For a decade, betting against rare earths was betting against a slogan. The miners were perennial promises — strategic, critical, the backbone of the energy transition — and perennial disappointments, long on geopolitics and short on profit. In 2025 the slogan finally paid off, and the share prices went vertical.
The catalyst was manufactured in Beijing and Washington, not at the drill bit. China, which controls roughly 90% of the world's rare-earth processing and more than 90% of magnet production, spent 2025 weaponising that grip — restricting magnet exports in April, then in October demanding Chinese sign-off on any magnet containing as little as 0.1% Chinese material. 1 The West answered with cheque-book industrial policy: the Pentagon took a $400 million stake in America's MP Materials and set a ten-year floor of US$110 a kilogram for NdPr, roughly double the prevailing price. 2 ASX rare-earth names tripled and doubled; Lynas climbed more than 200% on the year.
Lynas is the whole basket

Strip the sector back and one name carries it. Shorted's tally of ASIC positions puts the rare-earth short bet near $2 billion — and Lynas, at roughly 10% of its shares on issue, is close to $1.8 billion of it, the rest scattered across Iluka, Arafura and the magnet hopeful Australian Strategic Materials. Lynas short interest has crept up over the past year and now ranks among the ten most-shorted stocks on the exchange. 1
The bears' case is the banks' case in different clothing: a stock priced for perfection. At the height of the run Lynas changed hands at well over 200 times earnings — a multiple that assumes the scarcity premium holds, the Texas and Malaysia plants ramp cleanly, and NdPr stays aloft. Yet Lynas's own realised selling price, around A$85 a kilogram, still sits below the US$110 floor that supposedly underwrites the valuation. 2
You do not need rare earths to fail — you only need the premium to deflate.

The first crack
Then operational reality arrived. Lynas's March-quarter production landed almost a fifth below what analysts expected, with its flagship NdPr output light and revenue short — the first visible gap between the geopolitical story and what actually comes out of the ground. 3 For a stock leaning entirely on execution to justify its multiple, a miss like that is precisely the catalyst the shorts were waiting for.
The two ways it unwinds
A short on Lynas is really a short on a mood.
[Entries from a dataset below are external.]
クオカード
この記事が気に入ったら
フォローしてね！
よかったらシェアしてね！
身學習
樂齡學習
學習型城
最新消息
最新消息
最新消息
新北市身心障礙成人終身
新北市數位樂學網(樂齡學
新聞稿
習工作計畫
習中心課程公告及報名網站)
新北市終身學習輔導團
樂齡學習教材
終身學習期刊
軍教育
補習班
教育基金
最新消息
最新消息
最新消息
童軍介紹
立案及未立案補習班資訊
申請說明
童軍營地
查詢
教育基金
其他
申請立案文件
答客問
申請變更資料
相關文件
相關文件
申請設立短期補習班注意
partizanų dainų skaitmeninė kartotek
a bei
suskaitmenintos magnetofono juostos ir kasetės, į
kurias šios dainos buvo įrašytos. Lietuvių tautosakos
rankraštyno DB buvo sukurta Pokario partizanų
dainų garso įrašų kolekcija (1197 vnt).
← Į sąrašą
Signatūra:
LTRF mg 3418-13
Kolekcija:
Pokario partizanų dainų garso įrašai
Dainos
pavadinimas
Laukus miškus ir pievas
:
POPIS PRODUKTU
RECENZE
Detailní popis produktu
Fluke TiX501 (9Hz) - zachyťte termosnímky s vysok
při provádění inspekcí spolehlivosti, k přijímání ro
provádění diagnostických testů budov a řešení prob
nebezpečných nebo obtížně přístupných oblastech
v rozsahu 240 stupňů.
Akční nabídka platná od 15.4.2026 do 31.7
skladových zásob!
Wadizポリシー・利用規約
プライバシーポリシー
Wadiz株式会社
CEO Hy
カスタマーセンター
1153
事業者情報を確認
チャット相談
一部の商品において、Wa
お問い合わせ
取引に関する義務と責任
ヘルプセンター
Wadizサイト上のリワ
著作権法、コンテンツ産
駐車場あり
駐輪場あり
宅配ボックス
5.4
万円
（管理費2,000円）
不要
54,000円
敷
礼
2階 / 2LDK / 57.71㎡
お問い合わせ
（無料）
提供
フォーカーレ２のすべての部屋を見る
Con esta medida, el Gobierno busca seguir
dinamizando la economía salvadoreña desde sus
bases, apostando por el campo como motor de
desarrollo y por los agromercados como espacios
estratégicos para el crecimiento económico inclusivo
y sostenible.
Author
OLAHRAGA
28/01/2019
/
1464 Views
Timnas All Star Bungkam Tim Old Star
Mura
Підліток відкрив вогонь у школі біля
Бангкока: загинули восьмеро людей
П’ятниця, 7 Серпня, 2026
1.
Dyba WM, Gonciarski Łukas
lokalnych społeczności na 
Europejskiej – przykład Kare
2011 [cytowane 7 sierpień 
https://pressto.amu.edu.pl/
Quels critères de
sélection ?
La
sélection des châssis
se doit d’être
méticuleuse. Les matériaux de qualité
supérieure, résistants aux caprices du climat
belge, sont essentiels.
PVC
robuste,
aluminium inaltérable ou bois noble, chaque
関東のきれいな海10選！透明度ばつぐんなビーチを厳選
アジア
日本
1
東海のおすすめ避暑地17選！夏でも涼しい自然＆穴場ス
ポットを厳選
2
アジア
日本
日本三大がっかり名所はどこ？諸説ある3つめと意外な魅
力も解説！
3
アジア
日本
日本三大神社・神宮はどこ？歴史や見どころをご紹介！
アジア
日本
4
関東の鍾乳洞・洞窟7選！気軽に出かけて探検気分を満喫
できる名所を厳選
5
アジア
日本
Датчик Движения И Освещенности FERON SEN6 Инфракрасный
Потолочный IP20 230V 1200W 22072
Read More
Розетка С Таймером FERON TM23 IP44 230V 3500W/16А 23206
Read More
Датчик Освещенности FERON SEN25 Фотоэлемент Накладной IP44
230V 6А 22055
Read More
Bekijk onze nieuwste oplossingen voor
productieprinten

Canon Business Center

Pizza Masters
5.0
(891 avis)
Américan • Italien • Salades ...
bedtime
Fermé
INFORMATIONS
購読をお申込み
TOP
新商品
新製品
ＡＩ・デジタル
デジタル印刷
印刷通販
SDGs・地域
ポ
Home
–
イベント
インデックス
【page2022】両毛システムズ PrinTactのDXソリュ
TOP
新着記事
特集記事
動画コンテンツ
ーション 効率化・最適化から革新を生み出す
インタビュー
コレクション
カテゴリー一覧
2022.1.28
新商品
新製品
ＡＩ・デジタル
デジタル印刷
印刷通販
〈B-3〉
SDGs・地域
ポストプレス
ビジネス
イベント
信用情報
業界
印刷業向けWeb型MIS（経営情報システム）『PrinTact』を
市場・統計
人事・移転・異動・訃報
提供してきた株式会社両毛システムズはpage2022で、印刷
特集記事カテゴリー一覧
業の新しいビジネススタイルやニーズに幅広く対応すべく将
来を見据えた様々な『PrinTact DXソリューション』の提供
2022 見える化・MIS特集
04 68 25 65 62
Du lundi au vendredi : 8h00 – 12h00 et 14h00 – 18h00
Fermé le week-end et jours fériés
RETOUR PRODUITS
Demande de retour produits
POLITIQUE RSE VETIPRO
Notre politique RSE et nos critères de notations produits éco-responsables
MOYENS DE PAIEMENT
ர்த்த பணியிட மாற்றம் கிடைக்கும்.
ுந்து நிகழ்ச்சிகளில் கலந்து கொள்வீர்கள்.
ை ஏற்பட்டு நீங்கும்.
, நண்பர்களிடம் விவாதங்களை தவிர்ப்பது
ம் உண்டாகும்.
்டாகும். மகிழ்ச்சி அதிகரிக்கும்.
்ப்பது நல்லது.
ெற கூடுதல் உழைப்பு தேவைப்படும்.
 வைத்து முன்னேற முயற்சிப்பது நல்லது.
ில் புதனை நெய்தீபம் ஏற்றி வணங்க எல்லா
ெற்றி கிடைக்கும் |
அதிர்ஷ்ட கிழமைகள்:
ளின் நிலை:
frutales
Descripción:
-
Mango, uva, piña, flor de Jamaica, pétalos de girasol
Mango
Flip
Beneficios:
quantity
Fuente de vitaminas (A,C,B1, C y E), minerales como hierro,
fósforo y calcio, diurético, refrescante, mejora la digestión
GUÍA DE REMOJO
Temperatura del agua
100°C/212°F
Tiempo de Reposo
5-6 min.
The premium drains the moment China blinks — and late in 2025 Beijing began issuing streamlined "general licences" that loosen the chokehold the whole basket is priced on. 1 The other path is slower: a ramp that slips, a leadership transition that wobbles, an NdPr price that drifts back toward the spot market rather than the headline floor.

Against all that, the bears carry a familiar risk. Price floors are a genuine, contracted tailwind, and short interest above 10% is its own kind of fuel — any fresh escalation out of Beijing could ignite a squeeze as violent as the rally that started it. The rare-earth trade has always moved on headlines. The shorts are betting the next one points the other way.